ABOUT THIS TASK: Only lines holding the word "shoulder" should be copied from the material.

EXTRACTED MATERIAL:
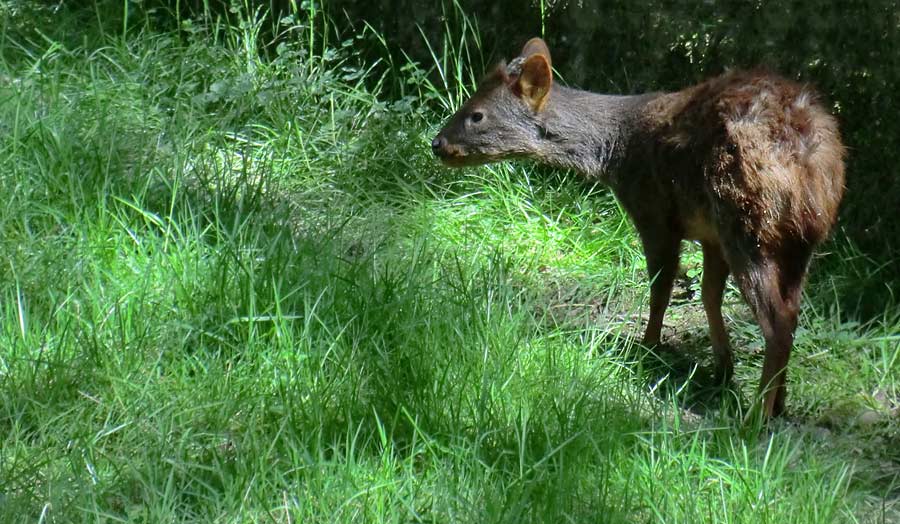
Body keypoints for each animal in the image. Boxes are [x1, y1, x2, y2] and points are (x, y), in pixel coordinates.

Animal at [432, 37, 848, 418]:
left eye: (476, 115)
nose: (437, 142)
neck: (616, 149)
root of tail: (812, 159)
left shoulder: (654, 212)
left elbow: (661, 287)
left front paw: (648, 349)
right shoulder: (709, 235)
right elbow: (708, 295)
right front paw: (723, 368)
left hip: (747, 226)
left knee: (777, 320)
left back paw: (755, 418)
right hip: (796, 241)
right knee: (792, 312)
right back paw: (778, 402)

...

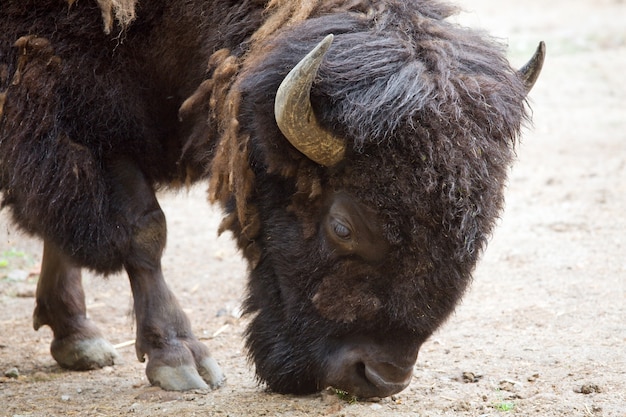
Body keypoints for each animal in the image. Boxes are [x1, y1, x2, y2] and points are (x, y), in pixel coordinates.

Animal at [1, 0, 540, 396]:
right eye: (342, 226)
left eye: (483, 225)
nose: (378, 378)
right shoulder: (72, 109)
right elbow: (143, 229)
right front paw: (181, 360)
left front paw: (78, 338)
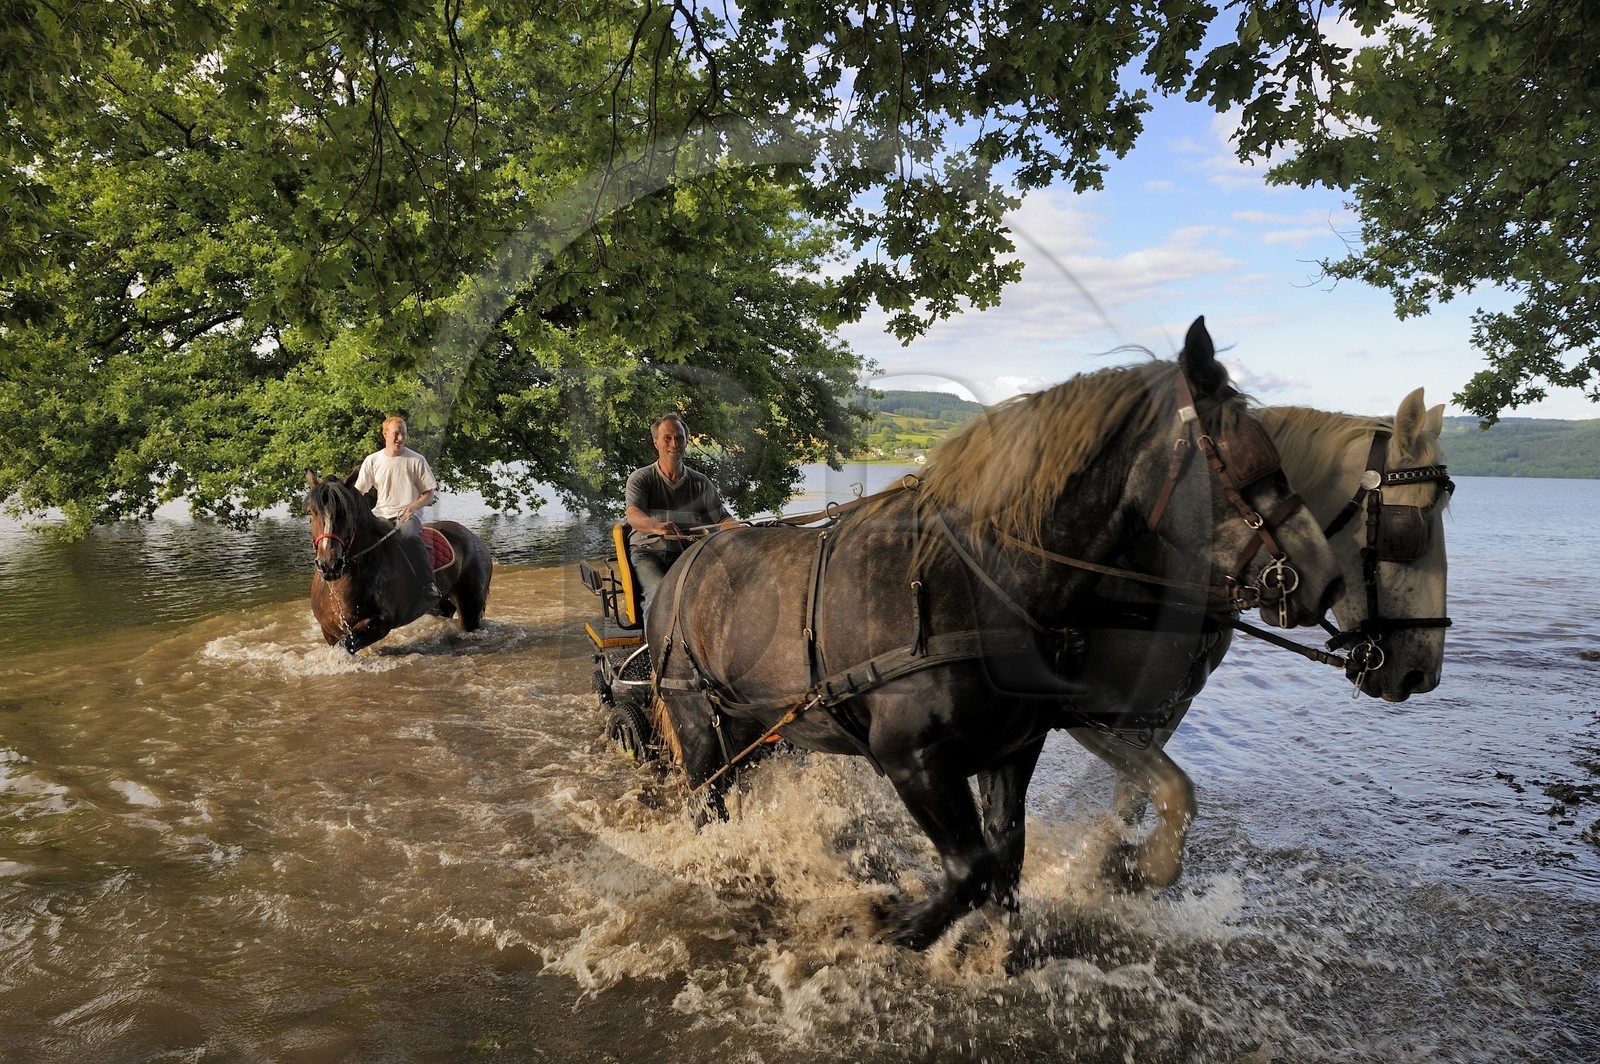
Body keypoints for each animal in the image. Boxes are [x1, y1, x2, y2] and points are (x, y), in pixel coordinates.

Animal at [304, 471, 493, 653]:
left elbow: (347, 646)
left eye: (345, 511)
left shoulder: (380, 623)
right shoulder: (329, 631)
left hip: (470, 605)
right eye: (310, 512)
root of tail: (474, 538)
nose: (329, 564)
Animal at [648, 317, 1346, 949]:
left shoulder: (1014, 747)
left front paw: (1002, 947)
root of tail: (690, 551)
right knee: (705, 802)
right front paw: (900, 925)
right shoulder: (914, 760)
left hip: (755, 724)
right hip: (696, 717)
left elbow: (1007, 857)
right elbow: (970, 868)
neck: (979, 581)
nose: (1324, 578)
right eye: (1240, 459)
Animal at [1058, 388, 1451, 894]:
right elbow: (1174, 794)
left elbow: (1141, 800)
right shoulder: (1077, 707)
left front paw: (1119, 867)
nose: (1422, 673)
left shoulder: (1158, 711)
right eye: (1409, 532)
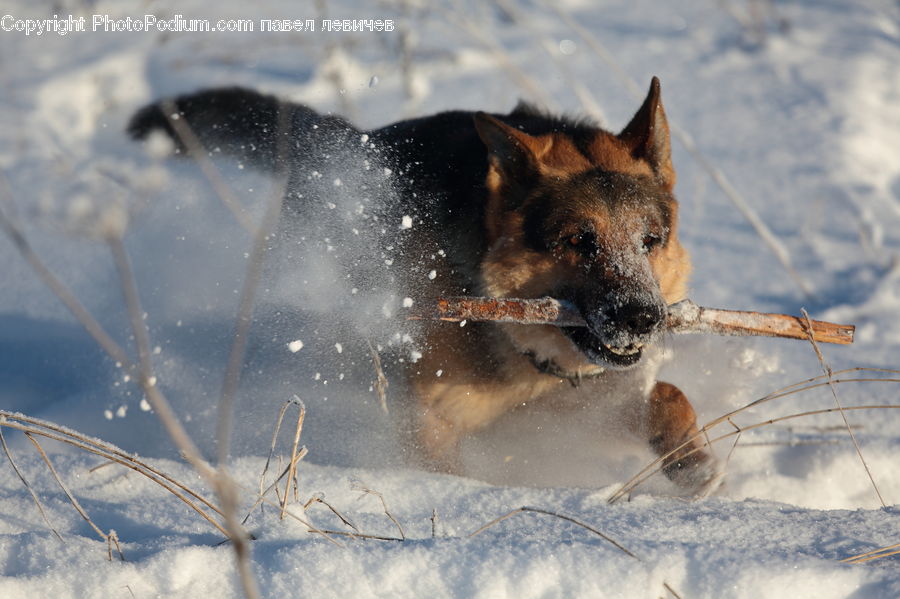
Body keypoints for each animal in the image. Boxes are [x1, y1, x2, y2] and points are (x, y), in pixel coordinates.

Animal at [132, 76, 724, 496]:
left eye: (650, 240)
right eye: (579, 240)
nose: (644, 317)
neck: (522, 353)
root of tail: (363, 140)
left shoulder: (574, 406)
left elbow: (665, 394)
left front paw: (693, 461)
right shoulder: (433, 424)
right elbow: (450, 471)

RESULT FOR THIS EXERCISE:
left shoulder: (654, 212)
right shoulder: (709, 235)
right shoulder: (72, 109)
left shoulder: (380, 623)
right shoulder: (329, 631)
left shoulder: (1014, 747)
right shoulder: (914, 760)
right shoulder: (1077, 707)
left shoulder: (1158, 711)
left shoulder: (574, 406)
right shoulder: (433, 424)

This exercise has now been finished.